| Aufgabe im Detail |
Prüfe für jede der Aussagen 1., 2. und 3., ob sie mit dem Text über die Lachgassedierung übereinstimmt. Antworte jeweils mit Ja oder Nein und zitiere die entscheidenden Worte aus dem Text.
1. Unter Lachgas ist man nicht mehr ansprechbar.
2. Lachgas schränkt die Fahrtauglichkeit nicht ein.
3. Vor einer Lachgasbehandlung findet ein Vorgespräch statt.

| Ausgangstext |
********************

Lachgassedierung
Unter dem Einfluss von Lachgas ist dir total egal, was währenddessen passiert – du bist nämlich in der Zeit von der Realität entkoppelt.
Du hast keinen Würgereiz mehr und die Spritze ist dir auch völlig egal. Trotzdem bist du bei vollem Bewusstein, bist ansprechbar und kannst deine eigenen Entscheidungen treffen – es ist zudem das einzige Beruhigungsmittel, das deine Fahrtauglichkeit und Geschäftsfähigkeit nicht einschränkt.
Es gibt ein Vorgespräch, in dem wir feststellen, ob du für eine Lachgasbehandlung geeignet bist.
In meiner Zahnarztpraxis am Ostufer von Kiel wirst du ganzheitlich behandelt und auch als Angstpatient bist du bei uns herzlich Willkommen!

********************

| Erfasste Daten |
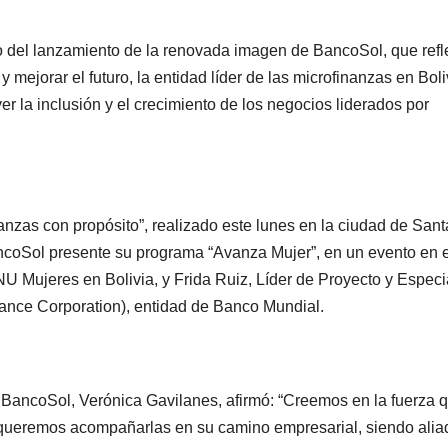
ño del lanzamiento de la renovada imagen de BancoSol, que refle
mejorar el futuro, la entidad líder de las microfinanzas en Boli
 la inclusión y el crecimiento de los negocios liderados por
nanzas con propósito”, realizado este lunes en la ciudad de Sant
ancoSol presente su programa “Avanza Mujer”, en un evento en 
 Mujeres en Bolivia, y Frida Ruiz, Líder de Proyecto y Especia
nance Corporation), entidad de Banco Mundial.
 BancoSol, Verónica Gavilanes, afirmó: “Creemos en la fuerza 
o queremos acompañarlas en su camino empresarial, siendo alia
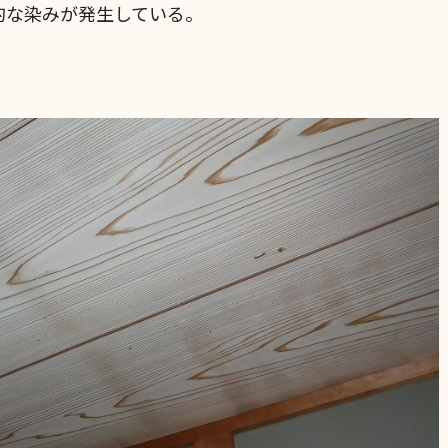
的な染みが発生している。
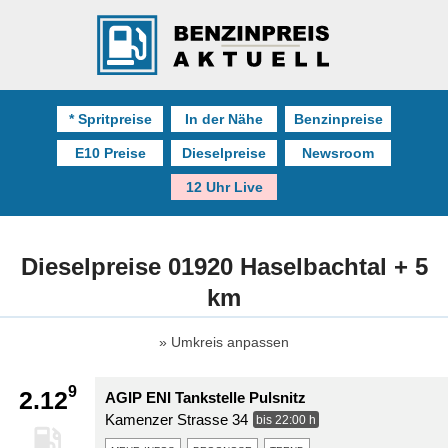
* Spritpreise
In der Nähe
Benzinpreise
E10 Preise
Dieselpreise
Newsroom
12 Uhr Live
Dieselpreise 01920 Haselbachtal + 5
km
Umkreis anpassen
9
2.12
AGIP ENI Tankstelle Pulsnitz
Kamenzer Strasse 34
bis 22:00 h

********************

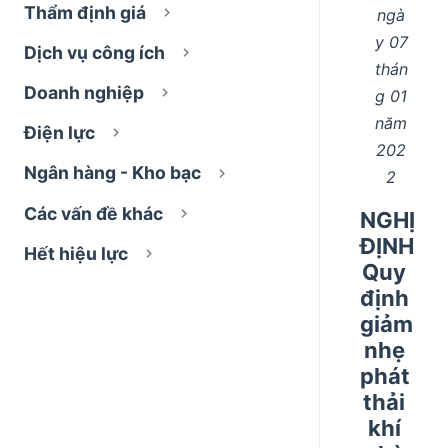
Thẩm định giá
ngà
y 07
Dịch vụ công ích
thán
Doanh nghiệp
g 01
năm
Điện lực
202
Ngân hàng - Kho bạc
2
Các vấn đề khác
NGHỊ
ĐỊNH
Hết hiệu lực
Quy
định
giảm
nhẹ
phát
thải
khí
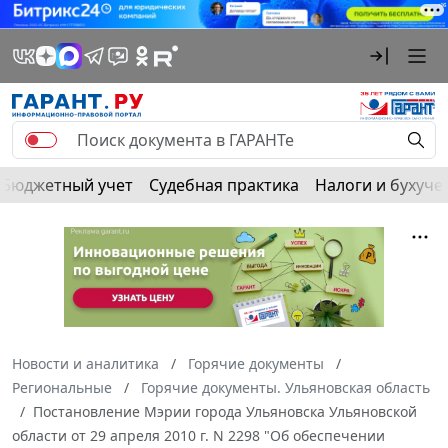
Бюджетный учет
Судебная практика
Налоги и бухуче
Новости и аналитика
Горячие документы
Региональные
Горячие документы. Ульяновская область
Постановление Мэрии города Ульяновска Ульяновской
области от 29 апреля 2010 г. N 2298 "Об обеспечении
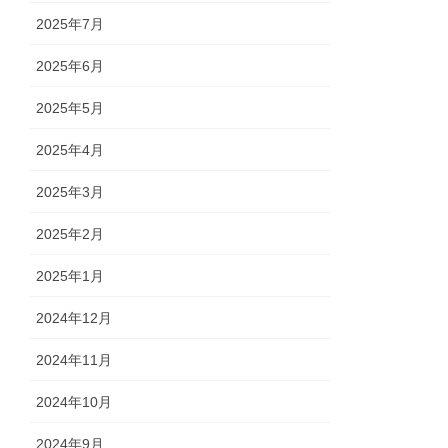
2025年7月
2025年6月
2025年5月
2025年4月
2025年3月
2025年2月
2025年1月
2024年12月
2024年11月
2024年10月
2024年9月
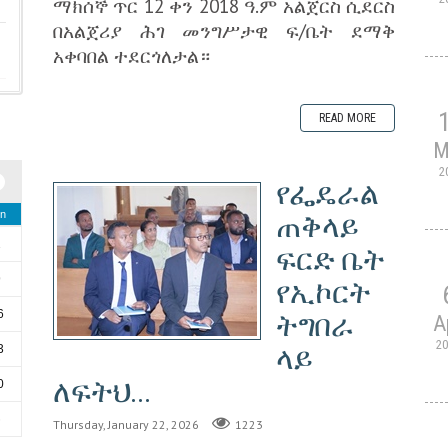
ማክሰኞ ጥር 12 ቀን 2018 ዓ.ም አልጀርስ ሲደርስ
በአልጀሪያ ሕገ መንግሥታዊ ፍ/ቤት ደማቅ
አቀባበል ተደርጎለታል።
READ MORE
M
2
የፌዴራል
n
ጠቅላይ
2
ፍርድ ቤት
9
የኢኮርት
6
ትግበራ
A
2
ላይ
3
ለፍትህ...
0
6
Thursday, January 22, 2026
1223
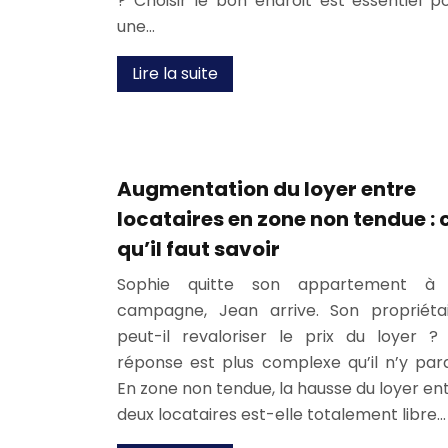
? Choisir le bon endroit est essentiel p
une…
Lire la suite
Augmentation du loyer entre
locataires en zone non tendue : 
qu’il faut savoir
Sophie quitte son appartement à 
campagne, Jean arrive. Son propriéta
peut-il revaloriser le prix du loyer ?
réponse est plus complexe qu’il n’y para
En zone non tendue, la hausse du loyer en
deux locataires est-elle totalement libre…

********************

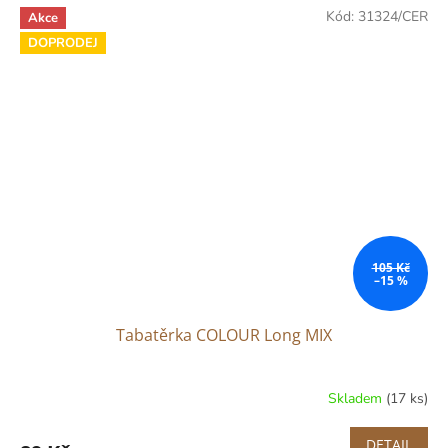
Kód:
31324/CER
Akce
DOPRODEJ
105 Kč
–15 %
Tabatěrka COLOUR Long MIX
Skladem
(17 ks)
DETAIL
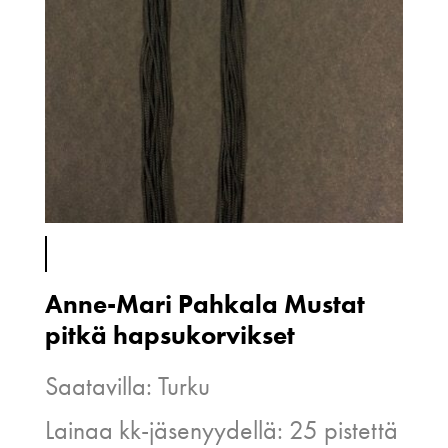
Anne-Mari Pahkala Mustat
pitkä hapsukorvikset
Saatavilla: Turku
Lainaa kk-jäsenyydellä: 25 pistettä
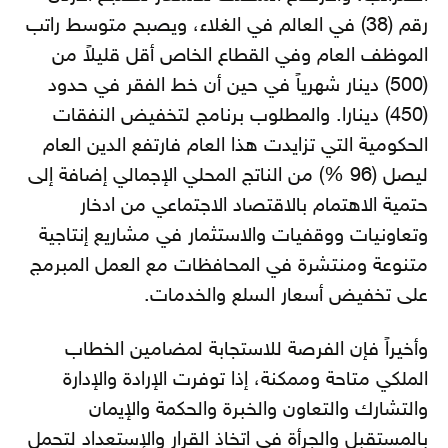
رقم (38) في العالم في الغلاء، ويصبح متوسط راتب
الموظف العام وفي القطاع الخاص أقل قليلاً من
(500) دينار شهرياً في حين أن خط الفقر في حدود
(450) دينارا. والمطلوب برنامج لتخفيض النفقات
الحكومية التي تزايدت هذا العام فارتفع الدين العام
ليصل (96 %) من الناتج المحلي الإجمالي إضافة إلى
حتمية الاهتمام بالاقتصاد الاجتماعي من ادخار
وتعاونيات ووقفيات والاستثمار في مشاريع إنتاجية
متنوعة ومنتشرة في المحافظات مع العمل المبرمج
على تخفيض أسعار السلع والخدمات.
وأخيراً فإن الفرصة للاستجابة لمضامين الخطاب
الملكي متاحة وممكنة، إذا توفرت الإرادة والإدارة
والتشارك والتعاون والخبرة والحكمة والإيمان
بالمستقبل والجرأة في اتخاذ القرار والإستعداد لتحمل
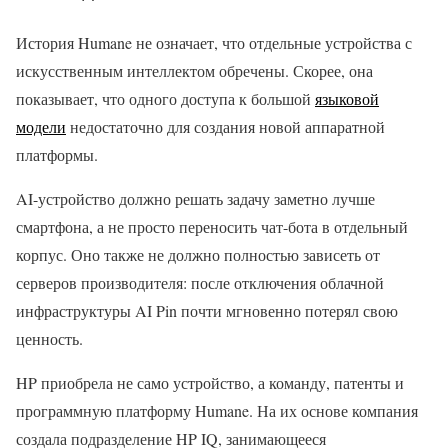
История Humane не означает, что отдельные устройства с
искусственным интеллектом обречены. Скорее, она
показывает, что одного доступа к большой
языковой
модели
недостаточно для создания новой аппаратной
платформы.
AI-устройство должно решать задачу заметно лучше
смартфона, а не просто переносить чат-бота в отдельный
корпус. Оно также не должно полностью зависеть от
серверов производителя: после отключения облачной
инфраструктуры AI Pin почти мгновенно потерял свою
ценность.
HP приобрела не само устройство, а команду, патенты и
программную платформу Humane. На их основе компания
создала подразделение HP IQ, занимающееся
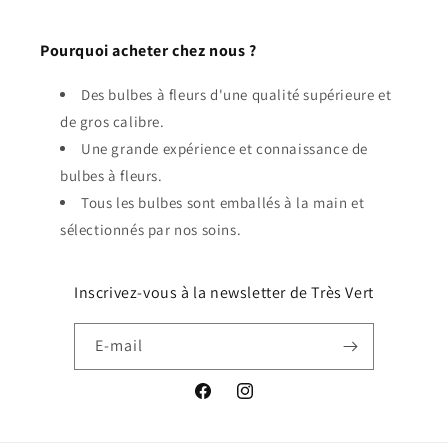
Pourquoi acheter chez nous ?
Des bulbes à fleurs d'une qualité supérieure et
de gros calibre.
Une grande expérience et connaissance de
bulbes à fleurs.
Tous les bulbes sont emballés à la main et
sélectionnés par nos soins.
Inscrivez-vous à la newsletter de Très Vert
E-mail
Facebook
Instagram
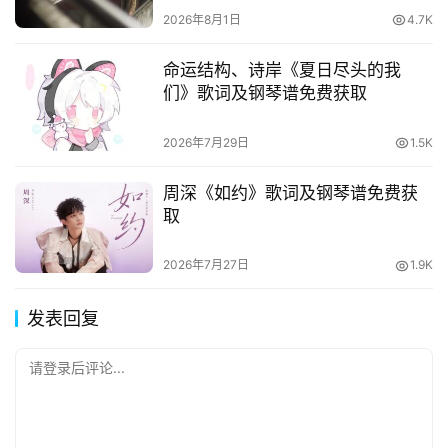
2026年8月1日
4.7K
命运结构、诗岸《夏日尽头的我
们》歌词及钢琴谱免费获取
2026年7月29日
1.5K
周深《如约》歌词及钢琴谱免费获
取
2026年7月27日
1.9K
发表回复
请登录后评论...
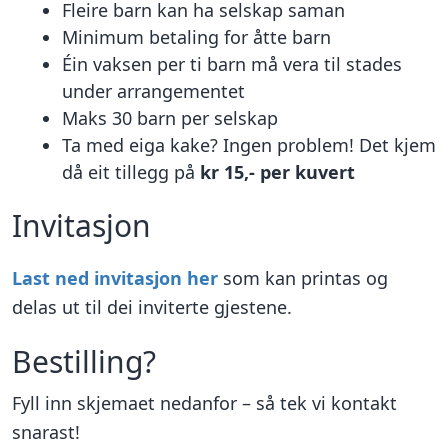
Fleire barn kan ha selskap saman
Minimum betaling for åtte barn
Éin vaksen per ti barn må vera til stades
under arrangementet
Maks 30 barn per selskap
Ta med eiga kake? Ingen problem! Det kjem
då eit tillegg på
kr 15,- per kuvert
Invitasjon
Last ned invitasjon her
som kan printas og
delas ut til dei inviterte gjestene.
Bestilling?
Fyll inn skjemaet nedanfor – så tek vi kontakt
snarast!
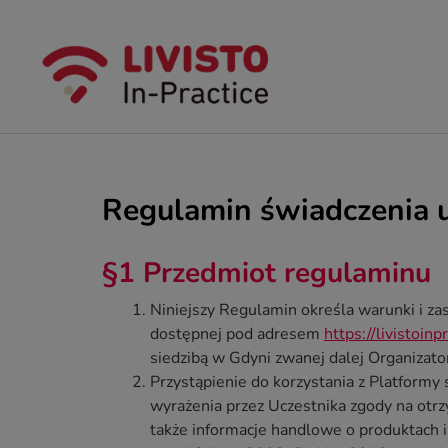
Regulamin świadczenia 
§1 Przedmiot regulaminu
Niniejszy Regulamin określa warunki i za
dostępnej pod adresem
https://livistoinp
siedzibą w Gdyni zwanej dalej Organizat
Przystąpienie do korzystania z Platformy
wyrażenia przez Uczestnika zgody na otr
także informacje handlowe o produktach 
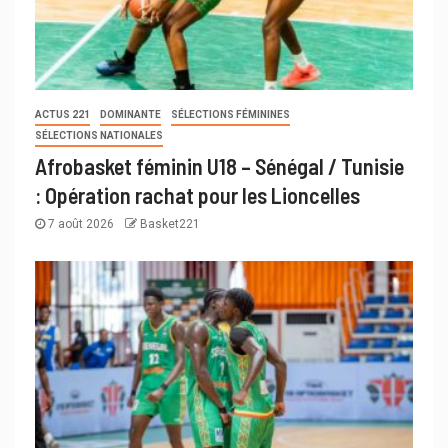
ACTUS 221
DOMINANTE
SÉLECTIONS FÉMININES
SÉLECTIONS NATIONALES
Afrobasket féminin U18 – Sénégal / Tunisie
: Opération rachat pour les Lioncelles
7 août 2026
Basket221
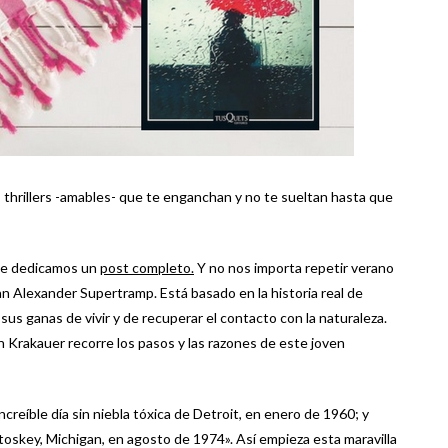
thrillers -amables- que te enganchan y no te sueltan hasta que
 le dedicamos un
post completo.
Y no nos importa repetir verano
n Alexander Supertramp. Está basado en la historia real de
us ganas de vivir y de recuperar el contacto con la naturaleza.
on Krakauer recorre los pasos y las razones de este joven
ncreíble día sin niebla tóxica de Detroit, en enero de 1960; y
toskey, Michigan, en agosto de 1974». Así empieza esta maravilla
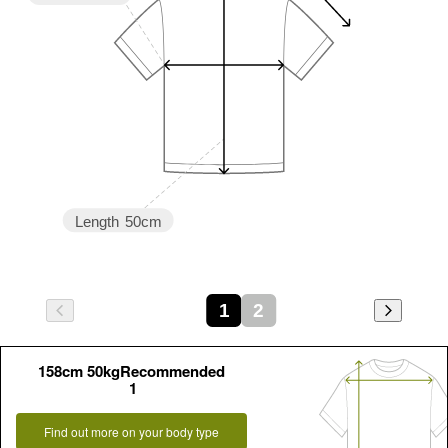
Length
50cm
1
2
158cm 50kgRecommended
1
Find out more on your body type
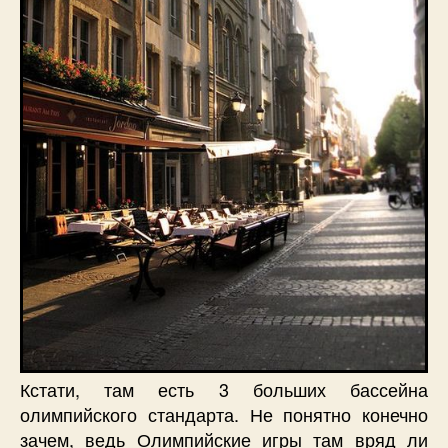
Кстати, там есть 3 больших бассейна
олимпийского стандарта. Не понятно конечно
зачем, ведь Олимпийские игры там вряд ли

********************

| Antwortbereich |
1. Nein: „bist ansprechbar und kannst deine eigenen Entscheidungen treffen“
2. Ja: „das einzige Beruhigungsmittel, das deine Fahrtauglichkeit und Geschäftsfähigkeit nicht einschränkt“
3. Ja: „Es gibt ein Vorgespräch, in dem wir feststellen, ob du für eine Lachgasbehandlung geeignet bist.“